If it’s good enough, why should we care?

Despite the fact that it quite loudly betrays my inability to just relax and let things go, I find it easy to get excited or worked up over or distracted by things that most people would not give a second thought to. I can’t tell you how many times I’ve felt kind of offended by clearly canned content on a website or disgusted by a bad font choice on some billboard. Disgusted… offended… pretty strong words, for sure, but I do feel these things on a visceral level. And, after being so smitten with Ben Sesar’s comment that “all practice strives to be creative in the moment,” I’ve been thinking hard about why it’s important to strive for creativity even when going about tasks that seem routine.

Marketing email from Sony on behalf of Brad PaisleySo when I got a marketing email earlier this month, with the subject line “Download Brad Paisley’s Wheelhouse for only $6.99 this Father’s Day”, (partially because I’m an email marketing geek, and partially because my husband’s job means I’m insatiably interested in what the Plaid Paisley operation does with anything digital), I immediately wanted to see what they’d done (screenshot on your right).

I’ll give you second to be disappointed.

Okay… over it? I’m still kinda not, which is why I’m making you look at it.

First, let me say how much I LOVE the album artwork (used at the top of the email, thanks in part, I believe, to Ben Enos), as well as the job that the folks at Idea Den have done on BradPaisley.com to support the album. It looks AHHHHMAZING. So it rattled me when the email (which has a really great, strong Call To Action as the subject line, and is totally focused within the content – there’s no question what you should do and why you should do it) looked so… blah.
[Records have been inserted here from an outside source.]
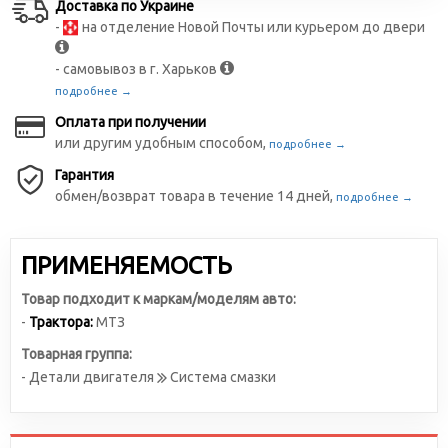
Доставка по Украине
-
на отделение Новой Почты или курьером до двери
- самовывоз в г. Харьков
подробнее →
Оплата при получении
или другим удобным способом,
подробнее →
Гарантия
обмен/возврат товара в течение 14 дней,
подробнее →
ПРИМЕНЯЕМОСТЬ
Товар подходит к маркам/моделям авто:
-
Трактора:
МТЗ
Товарная группа:
- Детали двигателя
Система смазки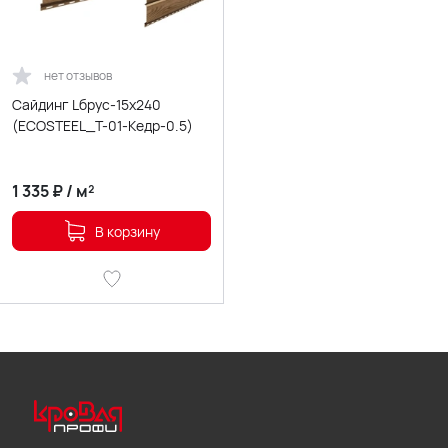
нет отзывов
Сайдинг Lбрус-15х240
(ECOSTEEL_T-01-Кедр-0.5)
1 335
₽
/
м²
В корзину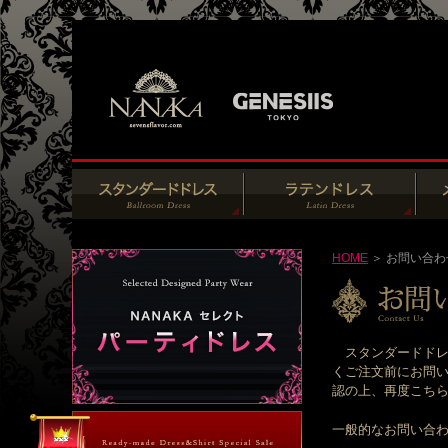
HOME
＞ お問い合わ
スタンダードドレ
くご注文前にお問い
認の上、再度こちらの
一般的なお問い合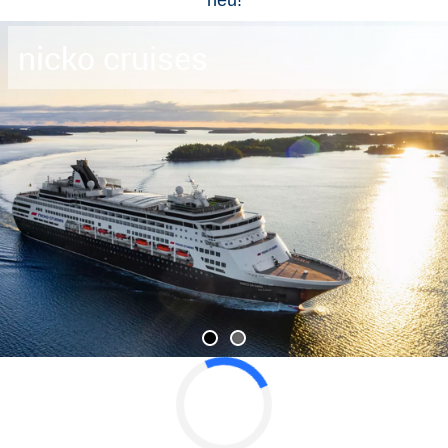
2025
alle Angebote mit Holdenried & Plantours Flussangeboten
PLANTOURS Kreuzfahrten zählt zu den erfahrensten
Veranstaltern für Hochsee- und Flussreisen. Gegründet
1989 und mehrfach für hervorragendes Routing jenseits
des Massentourismus auf See ausgezeichnet, betreibt
das Unternehmen mit der MS »Hamburg« sehr
erfolgreich das kleinste Kreuzfahrtschiff Deutschlands.
D
er ehemals Bremer Veranstalter ist im April 2024 nach
Hamburg umgesiedelt und bietet wunderschöne
Flusschiffe mit sehr guten Routings und einem
perfekten Preis-Leistungs-Verhältnis bei unsren
Gruppenreisen.
Unser Service bei Plantours & Holdenried Angeboten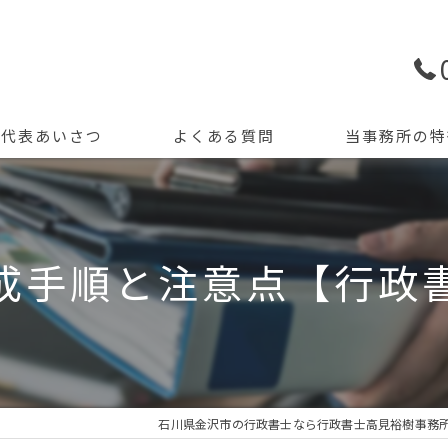
代表あいさつ
よくある質問
当事務所の特
許認可申請
創業支援
成手順と注意点【行政
開業
資金調達
会計記帳
石川県金沢市の行政書士なら行政書士高見裕樹事務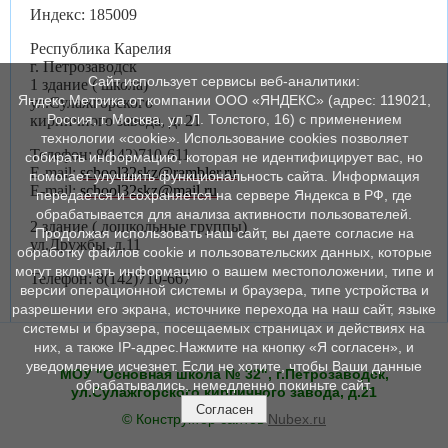
Индекс: 185009
Республика Карелия
г. Петрозаводск
Сайт использует сервисы веб-аналитики:
1 здание ( школа)
Яндекс Метрика от компании ООО «ЯНДЕКС» (адрес: 119021,
ул.Сулажгорского
Россия, г. Москва, ул. Л. Толстого, 16) с применением
кирпичного завода, д. 21
технологии «cookie». Использование cookies позволяет
Телефон: 8(142)710-611
собирать информацию, которая не идентифицирует вас, но
E-mail:
school32skz@rambler.ru
помогает улучшить функциональность сайта. Информация
E-mail:
school32skz@mail.ru
передается и сохраняется на сервере Яндекса в РФ, где
обрабатывается для анализа активности пользователей.
2 здание ( дошкольные группы)
Продолжая использовать наш сайт, вы даете согласие на
ул.Дружбы, д.11
обработку файлов cookie и пользовательских данных, которые
могут включать информацию о вашем местоположении, типе и
Телефон: 8(142)710-667
версии операционной системы и браузера, типе устройства и
разрешении его экрана, источнике перехода на наш сайт, языке
системы и браузера, посещаемых страницах и действиях на
них, а также IP-адрес.Нажмите на кнопку «Я согласен», и
уведомление исчезнет. Если не хотите, чтобы Ваши данные
МОУ "Основная школа № 32", г.Петрозаводск,
обрабатывались, немедленно покиньте сайт.
ул.Сулажгорского кирпичного завода, д.21
Согласен
© Конструктор сайтов
Nubex.ru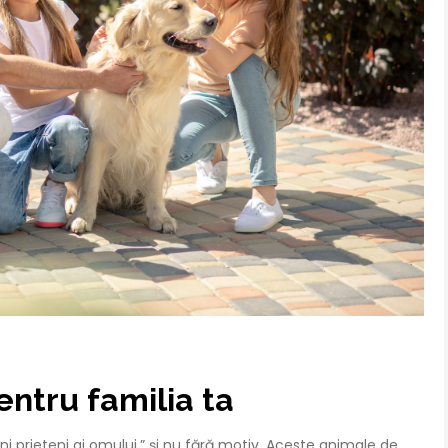
pentru familia ta
ni prieteni ai omului,” și nu fără motiv. Aceste animale de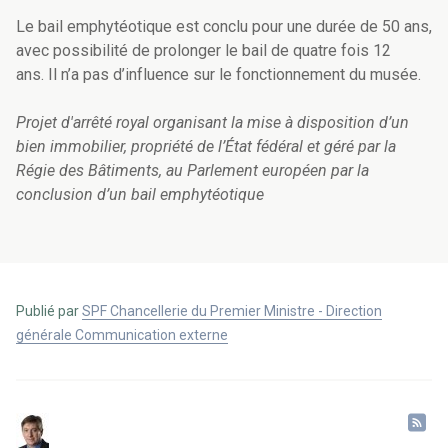
Le bail emphytéotique est conclu pour une durée de 50 ans,
avec possibilité de prolonger le bail de quatre fois 12
ans. Il n’a pas d’influence sur le fonctionnement du musée.
Projet d'arrêté royal organisant la mise à disposition d’un
bien immobilier, propriété de l’État fédéral et géré par la
Régie des Bâtiments, au Parlement européen par la
conclusion d’un bail emphytéotique
Publié par
SPF Chancellerie du Premier Ministre - Direction
générale Communication externe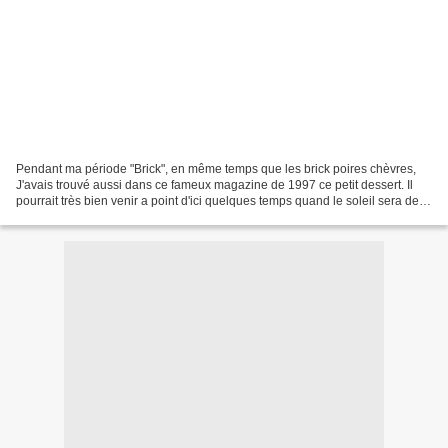
Pendant ma période "Brick", en même temps que les brick poires chèvres,
J'avais trouvé aussi dans ce fameux magazine de 1997 ce petit dessert. Il
pourrait très bien venir a point d'ici quelques temps quand le soleil sera de
nouveau de la partie. J'ai...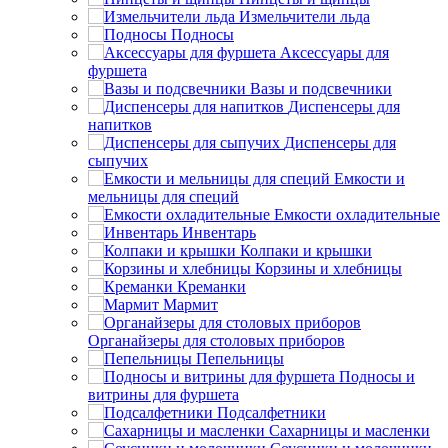
Измельчители льда
Подносы
Аксессуары для
фуршета
Вазы и подсвечники
Диспенсеры для
напитков
Диспенсеры для
сыпучих
Емкости и
мельницы для специй
Емкости охладительные
Инвентарь
Колпаки и крышки
Корзины и хлебницы
Креманки
Мармит
Органайзеры для столовых приборов
Пепельницы
Подносы и
витрины для фуршета
Подсалфетники
Сахарницы и масленки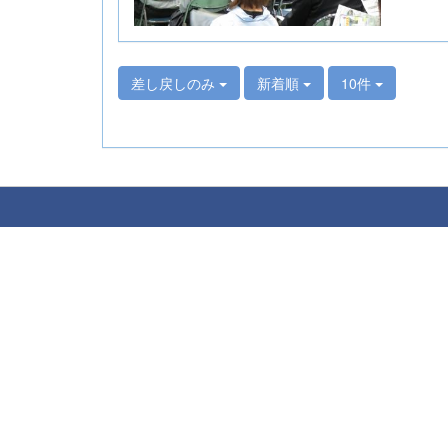
差し戻しのみ
新着順
10件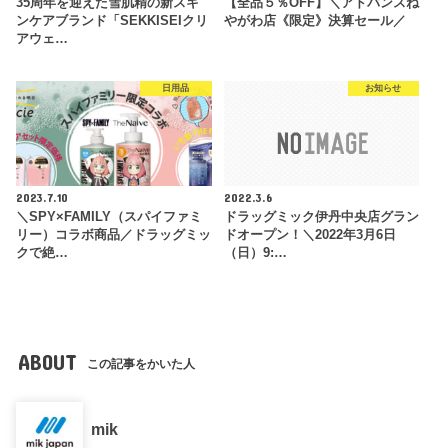
35周年を迎えた雪肌精の新スキ
【全品５％OFF】＼アドバンスね
ンケアブランド「SEKKISEIクリ
やがわ店《限定》決算セール／
アウェ…
日用品
お知らせ
2023.7.10
2022.3.6
＼SPY×FAMILY（スパイファミ
ドラッグミック伊丹中央店グラン
リー）コラボ商品／ドラッグミッ
ドオープン！＼2022年3月6日
クで絶…
（日）9:…
ABOUT
この記事をかいた人
mik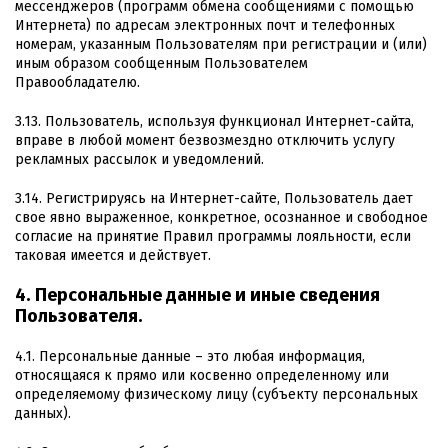
мессенджеров (программ обмена сообщениями с помощью
Интернета) по адресам электронных почт и телефонных
номерам, указанным Пользователям при регистрации и (или)
иным образом сообщенным Пользователем
Правообладателю.
3.13. Пользователь, используя функционал Интернет-сайта,
вправе в любой момент безвозмездно отключить услугу
рекламных рассылок и уведомлений.
3.14. Регистрируясь на Интернет-сайте, Пользователь дает
свое явно выраженное, конкретное, осознанное и свободное
согласие на принятие Правил программы лояльности, если
таковая имеется и действует.
4. Персональные данные и иные сведения
Пользователя.
4.1. Персональные данные – это любая информация,
относящаяся к прямо или косвенно определенному или
определяемому физическому лицу (субъекту персональных
данных).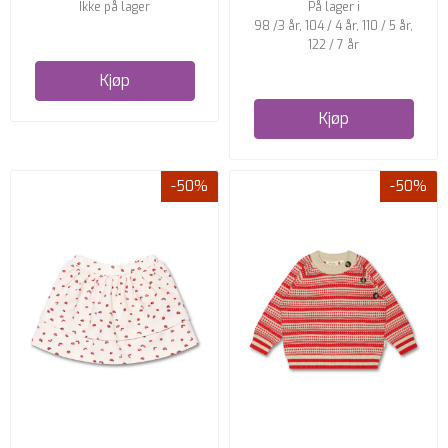
Ikke på lager
På lager i
98 /3 år, 104 / 4 år, 110 / 5 år,
122 / 7 år
Kjøp
Kjøp
-50%
-50%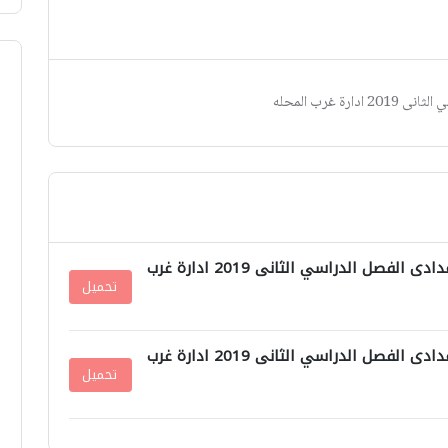
 غرب المحله
امتحان اللغة الانجليزية للصف الثانى الاعدادى الفصل الدراسي الثانى 2019 ادارة غرب
تحميل
امتحان اللغة الانجليزية للصف الثانى الاعدادى الفصل الدراسي الثانى 2019 ادارة غرب
تحميل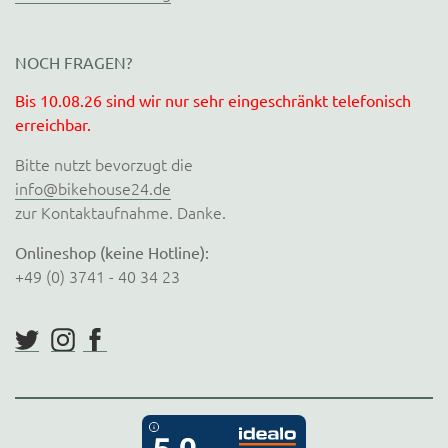
NOCH FRAGEN?
Bis 10.08.26 sind wir nur sehr eingeschränkt telefonisch
erreichbar.
Bitte nutzt bevorzugt die
info@bikehouse24.de
zur Kontaktaufnahme. Danke.
Onlineshop (keine Hotline):
+49 (0) 3741 - 40 34 23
So… what’s with the crummy marketing email art? It didn’t come from Plaid Paisley, and I haven’t really looked into the individual responsible for this (Nashville’s a small enough town that I suppose I could find them), but I kind of feel like it doesn’t matter. I can’t really ascribe fault to an individual that this email is so blah, it’s more like it’s the fault of the big, corporate machine that pushes out dreck like this. Stuff that is “good enough” (and I’m sure resulted in plenty of sales), but stuff that is passionless and lacks creativity. It’s like the email version of canned content meant to improve your SEO while not really providing any actual value to the reader. It makes me feel a little icky. I’m glad that this didn’t come directly from Plaid Paisley, but I’m sad that stuff like this exists at all (especially in relation to an artist/brand – and a whole slew of talented support staff – who are doing really passionate, creative work that I care about).

One of those very passionate, talented people is Ben Sesar, who you might have read about last week – we’ve been doing website project management to help Ben create an eCommerce website for his video drum lessons, and our experience with his project stands in stark contrast to this email.

So what can be done to stop this? The answer can’t be some kind of anarchist call for the destruction of big business. There’s got to be some way to change the structure from within, right… at least for people who need it? Or is the only answer to strike out on our own, to freelance and network and start small companies where we’re allowed to find creativity in our practice?

All I can say is that this is what keeps me plugging away to grow BIPI into a healthy little business – the hope that for whatever problems come my way, I might find a way for them to be solved creatively and elegantly. I’m possibly crazy and a little OCD, but when I care about the brand, it makes me want to care about the marketing email art, too.